▶ [Instructions for the task]:
Reproduce, exactly, the lines of the material below from the line containing "8,500 | 60,600 |" through the line containing "8,500,000 | 16,727,096 |", with both end lines included and nothing else.

(Beginning of Data section)

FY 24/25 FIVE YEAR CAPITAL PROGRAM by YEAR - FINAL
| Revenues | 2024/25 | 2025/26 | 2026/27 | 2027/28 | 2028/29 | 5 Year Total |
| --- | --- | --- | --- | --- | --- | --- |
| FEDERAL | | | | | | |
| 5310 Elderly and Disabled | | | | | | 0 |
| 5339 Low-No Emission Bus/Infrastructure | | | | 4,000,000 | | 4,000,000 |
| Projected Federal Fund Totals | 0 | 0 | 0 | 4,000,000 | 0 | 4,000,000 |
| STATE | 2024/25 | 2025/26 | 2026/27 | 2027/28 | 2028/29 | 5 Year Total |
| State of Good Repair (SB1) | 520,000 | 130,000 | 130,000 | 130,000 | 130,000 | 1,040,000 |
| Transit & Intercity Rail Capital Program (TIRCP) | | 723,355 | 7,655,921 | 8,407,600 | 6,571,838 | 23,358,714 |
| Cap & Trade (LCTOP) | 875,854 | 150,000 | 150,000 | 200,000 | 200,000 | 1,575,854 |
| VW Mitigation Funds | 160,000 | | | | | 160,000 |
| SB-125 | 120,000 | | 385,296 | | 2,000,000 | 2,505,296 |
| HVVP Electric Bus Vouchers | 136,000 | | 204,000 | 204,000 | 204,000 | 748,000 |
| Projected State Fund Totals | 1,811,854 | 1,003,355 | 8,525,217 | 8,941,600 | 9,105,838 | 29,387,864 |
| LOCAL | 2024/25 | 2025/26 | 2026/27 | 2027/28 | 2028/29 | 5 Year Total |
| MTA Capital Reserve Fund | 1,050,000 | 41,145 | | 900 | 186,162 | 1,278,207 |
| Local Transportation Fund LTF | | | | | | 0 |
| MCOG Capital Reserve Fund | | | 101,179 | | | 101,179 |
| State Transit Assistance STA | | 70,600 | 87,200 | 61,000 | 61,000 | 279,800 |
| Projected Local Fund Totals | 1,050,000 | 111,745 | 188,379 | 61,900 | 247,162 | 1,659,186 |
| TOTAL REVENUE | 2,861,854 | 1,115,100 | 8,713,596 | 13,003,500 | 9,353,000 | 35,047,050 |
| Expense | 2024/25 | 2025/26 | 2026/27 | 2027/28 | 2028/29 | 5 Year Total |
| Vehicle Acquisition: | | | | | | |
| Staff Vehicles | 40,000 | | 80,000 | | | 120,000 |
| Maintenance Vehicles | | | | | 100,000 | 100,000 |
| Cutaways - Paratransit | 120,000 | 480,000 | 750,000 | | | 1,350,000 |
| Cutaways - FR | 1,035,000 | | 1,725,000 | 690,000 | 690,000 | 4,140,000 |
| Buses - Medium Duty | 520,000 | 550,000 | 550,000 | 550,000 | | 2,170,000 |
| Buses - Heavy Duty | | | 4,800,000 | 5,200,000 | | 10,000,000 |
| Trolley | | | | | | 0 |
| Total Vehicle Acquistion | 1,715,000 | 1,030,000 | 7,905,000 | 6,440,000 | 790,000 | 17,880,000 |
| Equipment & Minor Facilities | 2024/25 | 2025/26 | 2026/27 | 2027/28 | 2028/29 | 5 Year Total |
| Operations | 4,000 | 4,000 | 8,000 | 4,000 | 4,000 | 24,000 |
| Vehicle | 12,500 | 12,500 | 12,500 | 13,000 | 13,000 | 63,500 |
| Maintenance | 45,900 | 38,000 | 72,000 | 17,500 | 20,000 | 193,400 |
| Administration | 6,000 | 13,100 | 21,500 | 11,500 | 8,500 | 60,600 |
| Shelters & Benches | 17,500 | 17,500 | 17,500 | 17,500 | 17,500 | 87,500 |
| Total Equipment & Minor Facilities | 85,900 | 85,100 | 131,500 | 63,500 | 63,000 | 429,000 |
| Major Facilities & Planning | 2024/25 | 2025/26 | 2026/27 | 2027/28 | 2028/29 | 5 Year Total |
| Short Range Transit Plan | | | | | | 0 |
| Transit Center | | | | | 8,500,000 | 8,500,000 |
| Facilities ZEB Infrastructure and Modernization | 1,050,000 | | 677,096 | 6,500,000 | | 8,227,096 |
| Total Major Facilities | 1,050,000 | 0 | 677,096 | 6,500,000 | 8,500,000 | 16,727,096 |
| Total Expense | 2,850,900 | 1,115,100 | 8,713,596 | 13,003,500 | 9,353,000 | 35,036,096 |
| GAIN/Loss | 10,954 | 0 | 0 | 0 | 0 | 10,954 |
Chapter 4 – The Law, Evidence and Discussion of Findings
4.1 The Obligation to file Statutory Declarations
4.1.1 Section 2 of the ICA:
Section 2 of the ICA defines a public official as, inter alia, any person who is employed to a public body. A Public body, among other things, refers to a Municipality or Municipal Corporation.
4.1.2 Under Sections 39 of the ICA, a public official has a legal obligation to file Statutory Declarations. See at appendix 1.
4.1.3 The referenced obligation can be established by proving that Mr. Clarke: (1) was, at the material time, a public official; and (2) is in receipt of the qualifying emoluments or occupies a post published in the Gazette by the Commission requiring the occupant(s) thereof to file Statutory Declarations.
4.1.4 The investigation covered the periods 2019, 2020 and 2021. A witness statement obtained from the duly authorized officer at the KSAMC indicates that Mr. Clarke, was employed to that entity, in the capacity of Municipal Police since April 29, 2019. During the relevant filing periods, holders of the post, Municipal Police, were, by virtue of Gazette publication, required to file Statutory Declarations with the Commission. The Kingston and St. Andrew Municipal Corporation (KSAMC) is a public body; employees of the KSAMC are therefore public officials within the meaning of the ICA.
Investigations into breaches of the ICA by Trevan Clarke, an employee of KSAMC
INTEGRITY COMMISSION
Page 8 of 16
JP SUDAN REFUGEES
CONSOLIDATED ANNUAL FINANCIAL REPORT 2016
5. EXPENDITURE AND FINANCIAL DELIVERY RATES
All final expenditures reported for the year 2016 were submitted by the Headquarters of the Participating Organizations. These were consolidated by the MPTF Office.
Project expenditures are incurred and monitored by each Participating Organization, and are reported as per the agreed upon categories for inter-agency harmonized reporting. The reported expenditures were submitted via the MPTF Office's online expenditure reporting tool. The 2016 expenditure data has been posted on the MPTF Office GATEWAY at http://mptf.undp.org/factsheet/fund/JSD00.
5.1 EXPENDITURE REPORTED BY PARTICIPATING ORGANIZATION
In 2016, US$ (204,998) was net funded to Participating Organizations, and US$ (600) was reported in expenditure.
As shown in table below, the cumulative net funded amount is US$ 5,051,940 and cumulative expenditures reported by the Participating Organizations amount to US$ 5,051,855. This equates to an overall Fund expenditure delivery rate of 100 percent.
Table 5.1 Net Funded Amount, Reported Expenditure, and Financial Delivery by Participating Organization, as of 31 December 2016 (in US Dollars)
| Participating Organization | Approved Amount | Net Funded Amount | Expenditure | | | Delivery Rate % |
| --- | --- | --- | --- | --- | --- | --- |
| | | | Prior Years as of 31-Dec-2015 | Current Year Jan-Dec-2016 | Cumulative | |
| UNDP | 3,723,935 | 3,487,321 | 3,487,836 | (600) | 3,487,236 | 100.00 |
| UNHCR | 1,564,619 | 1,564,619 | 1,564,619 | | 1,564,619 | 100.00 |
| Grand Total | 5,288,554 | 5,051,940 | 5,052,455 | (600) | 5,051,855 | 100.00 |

(End of Data section)

▶ [Exercise answer]:
| Administration | 6,000 | 13,100 | 21,500 | 11,500 | 8,500 | 60,600 |
| Shelters & Benches | 17,500 | 17,500 | 17,500 | 17,500 | 17,500 | 87,500 |
| Total Equipment & Minor Facilities | 85,900 | 85,100 | 131,500 | 63,500 | 63,000 | 429,000 |
| Major Facilities & Planning | 2024/25 | 2025/26 | 2026/27 | 2027/28 | 2028/29 | 5 Year Total |
| Short Range Transit Plan | | | | | | 0 |
| Transit Center | | | | | 8,500,000 | 8,500,000 |
| Facilities ZEB Infrastructure and Modernization | 1,050,000 | | 677,096 | 6,500,000 | | 8,227,096 |
| Total Major Facilities | 1,050,000 | 0 | 677,096 | 6,500,000 | 8,500,000 | 16,727,096 |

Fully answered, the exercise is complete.